# WHAT TO PRODUCE
The reply should hold only the lines from the one with "SECTION 13 – DISCLAIMER OF WARRA" to the one with "Participants learn", both ends kept, exactly as they appear below, without any pictures.

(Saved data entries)
BEGIN
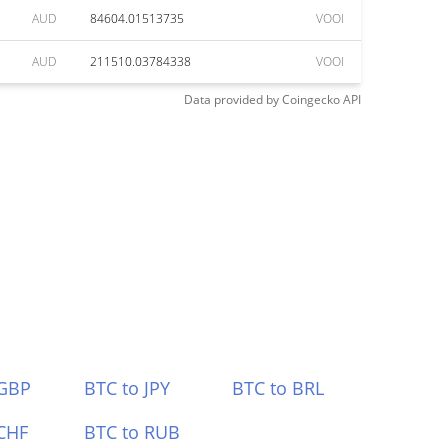
AUD
84604.01513735
VOOI
AUD
211510.03784338
VOOI
Data provided by
Coingecko
API
 GBP
BTC to JPY
BTC to BRL
CHF
BTC to RUB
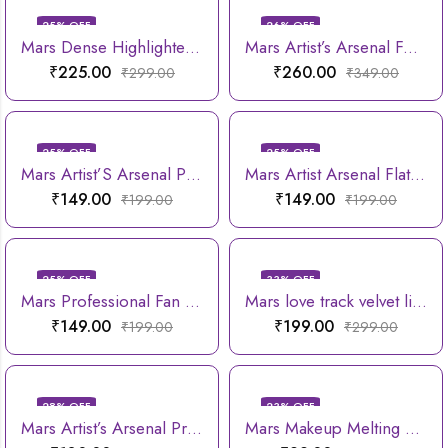
25
% OFF
26
% OFF
Mars Dense Highlighter Brush
Mars Artist’s Arsenal Foundation Brush
₹
225.00
₹
260.00
₹
299.00
₹
349.00
25
% OFF
25
% OFF
Mars Artist’S Arsenal Professional Angled Brush With Spoolie
Mars Artist Arsenal Flat Eyeshadow Brush
₹
149.00
₹
149.00
₹
199.00
₹
199.00
25
% OFF
33
% OFF
Mars Professional Fan Highlighting Brush
Mars love track velvet lip tint
₹
149.00
₹
199.00
₹
199.00
₹
299.00
28
% OFF
23
% OFF
Mars Artist’s Arsenal Professional Small Powder Brush
Mars Makeup Melting Microfiber Wipe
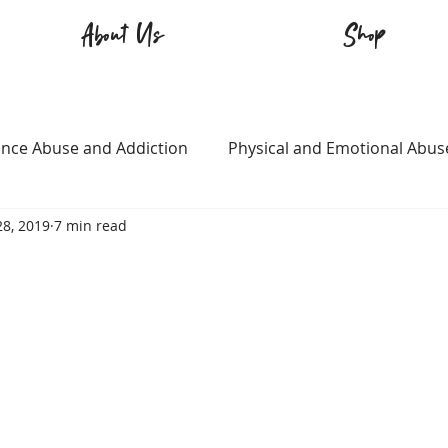
About Us
Shop
nce Abuse and Addiction
Physical and Emotional Abus
28, 2019
7 min read
TQ+
Immigration
Love and Family
Mental Heal
n
Survival
Guitars Over Guns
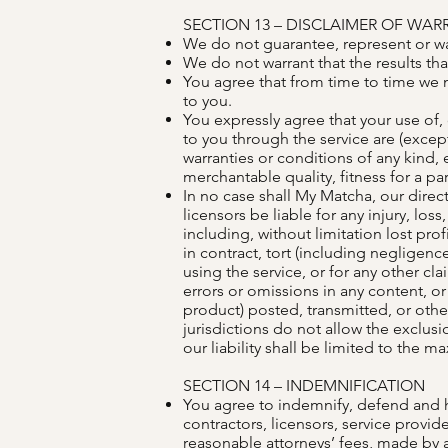
SECTION 13 – DISCLAIMER OF WARRA
We do not guarantee, represent or warr
We do not warrant that the results tha
You agree that from time to time we m
to you.
You expressly agree that your use of, o
to you through the service are (except
warranties or conditions of any kind, 
merchantable quality, fitness for a par
In no case shall My Matcha, our directo
licensors be liable for any injury, los
including, without limitation lost pro
in contract, tort (including negligence
using the service, or for any other cla
errors or omissions in any content, or
product) posted, transmitted, or other
jurisdictions do not allow the exclusio
our liability shall be limited to the 
SECTION 14 – INDEMNIFICATION
You agree to indemnify, defend and hol
contractors, licensors, service provi
reasonable attorneys’ fees, made by a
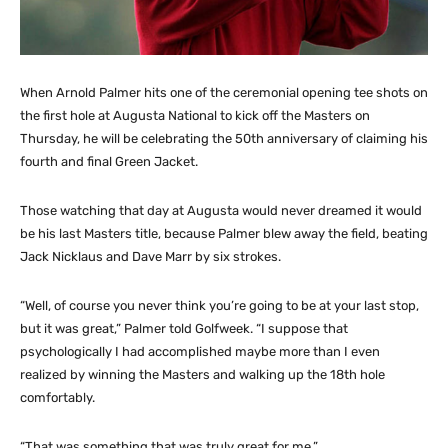
When Arnold Palmer hits one of the ceremonial opening tee shots on
the first hole at Augusta National to kick off the Masters on
Thursday, he will be celebrating the 50th anniversary of claiming his
fourth and final Green Jacket.
Those watching that day at Augusta would never dreamed it would
be his last Masters title, because Palmer blew away the field, beating
Jack Nicklaus and Dave Marr by six strokes.
“Well, of course you never think you’re going to be at your last stop,
but it was great,” Palmer told Golfweek. “I suppose that
psychologically I had accomplished maybe more than I even
realized by winning the Masters and walking up the 18th hole
comfortably.
“That was something that was truly great for me.”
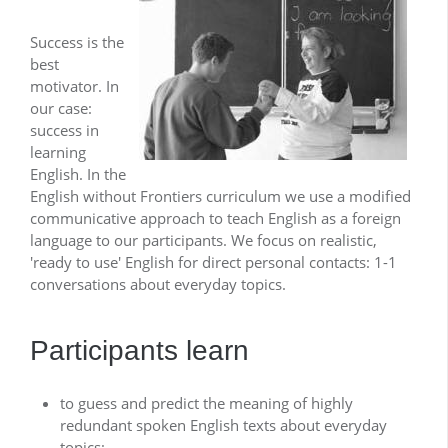
Success is the
best
motivator. In
our case:
success in
learning
English. In the
English without Frontiers curriculum we use a modified
communicative approach to teach English as a foreign
language to our participants. We focus on realistic,
'ready to use' English for direct personal contacts: 1-1
conversations about everyday topics.
Participants learn
to guess and predict the meaning of highly
redundant spoken English texts about everyday
topics;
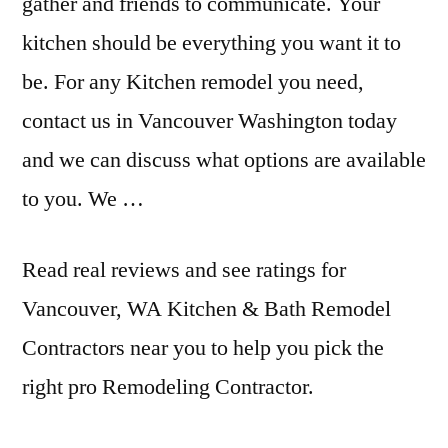
gather and friends to communicate. Your
kitchen should be everything you want it to
be. For any Kitchen remodel you need,
contact us in Vancouver Washington today
and we can discuss what options are available
to you. We …
Read real reviews and see ratings for
Vancouver, WA Kitchen & Bath Remodel
Contractors near you to help you pick the
right pro Remodeling Contractor.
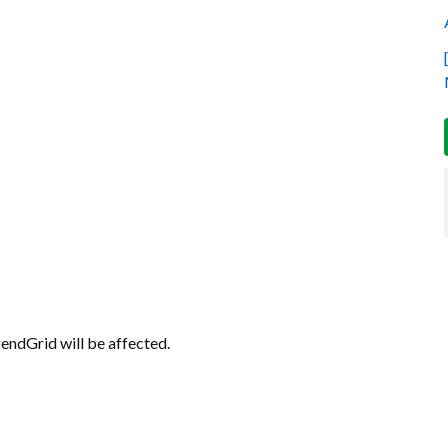
 SendGrid will be affected.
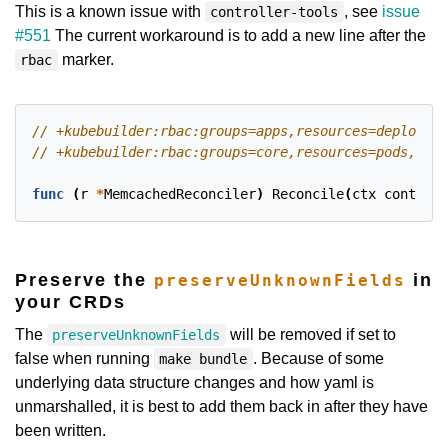
This is a known issue with
, see
issue
controller-tools
#551
The current workaround is to add a new line after the
marker.
rbac
func
(
r
*
MemcachedReconciler
)
Reconcile
(
ctx
context
.
Preserve the
in
preserveUnknownFields
your CRDs
The
will be removed if set to
preserveUnknownFields
false when running
. Because of some
make bundle
underlying data structure changes and how yaml is
unmarshalled, it is best to add them back in after they have
been written.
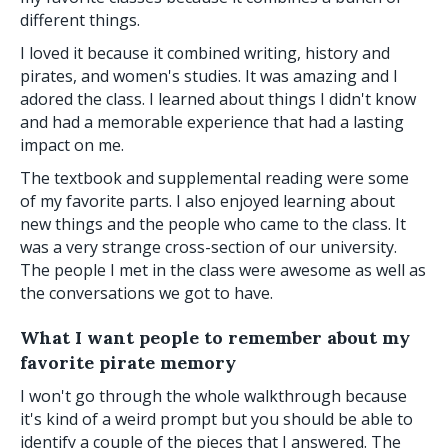
different things.
I loved it because it combined writing, history and
pirates, and women's studies. It was amazing and I
adored the class. I learned about things I didn't know
and had a memorable experience that had a lasting
impact on me.
The textbook and supplemental reading were some
of my favorite parts. I also enjoyed learning about
new things and the people who came to the class. It
was a very strange cross-section of our university.
The people I met in the class were awesome as well as
the conversations we got to have.
What I want people to remember about my
favorite pirate memory
I won't go through the whole walkthrough because
it's kind of a weird prompt but you should be able to
identify a couple of the pieces that I answered. The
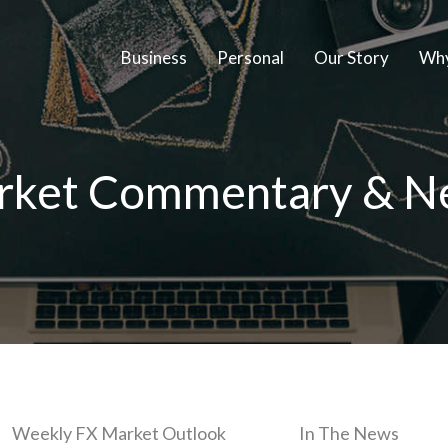
Business
Personal
Our Story
Why
rket Commentary & N
Weekly FX Market Outlook
In The News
END
# WRITTEN ANSWER
SECTION 13 – DISCLAIMER OF WARRA
We do not guarantee, represent or warr
We do not warrant that the results tha
You agree that from time to time we m
to you.
You expressly agree that your use of, o
to you through the service are (except
warranties or conditions of any kind, 
merchantable quality, fitness for a par
In no case shall My Matcha, our directo
licensors be liable for any injury, los
including, without limitation lost pro
in contract, tort (including negligence
using the service, or for any other cla
errors or omissions in any content, or
product) posted, transmitted, or other
jurisdictions do not allow the exclusio
our liability shall be limited to the 
SECTION 14 – INDEMNIFICATION
You agree to indemnify, defend and hol
contractors, licensors, service provi
reasonable attorneys’ fees, made by a
When Arnold Palmer hits one of the ceremonial opening tee shots on
the first hole at Augusta National to kick off the Masters on
Thursday, he will be celebrating the 50th anniversary of claiming his
fourth and final Green Jacket.
Those watching that day at Augusta would never dreamed it would
be his last Masters title, because Palmer blew away the field, beating
Jack Nicklaus and Dave Marr by six strokes.
“Well, of course you never think you’re going to be at your last stop,
but it was great,” Palmer told Golfweek. “I suppose that
psychologically I had accomplished maybe more than I even
realized by winning the Masters and walking up the 18th hole
comfortably.
“That was something that was truly great for me.”
Success is the
best
motivator. In
our case:
success in
learning
English. In the
English without Frontiers curriculum we use a modified
communicative approach to teach English as a foreign
language to our participants. We focus on realistic,
'ready to use' English for direct personal contacts: 1-1
conversations about everyday topics.
Participants learn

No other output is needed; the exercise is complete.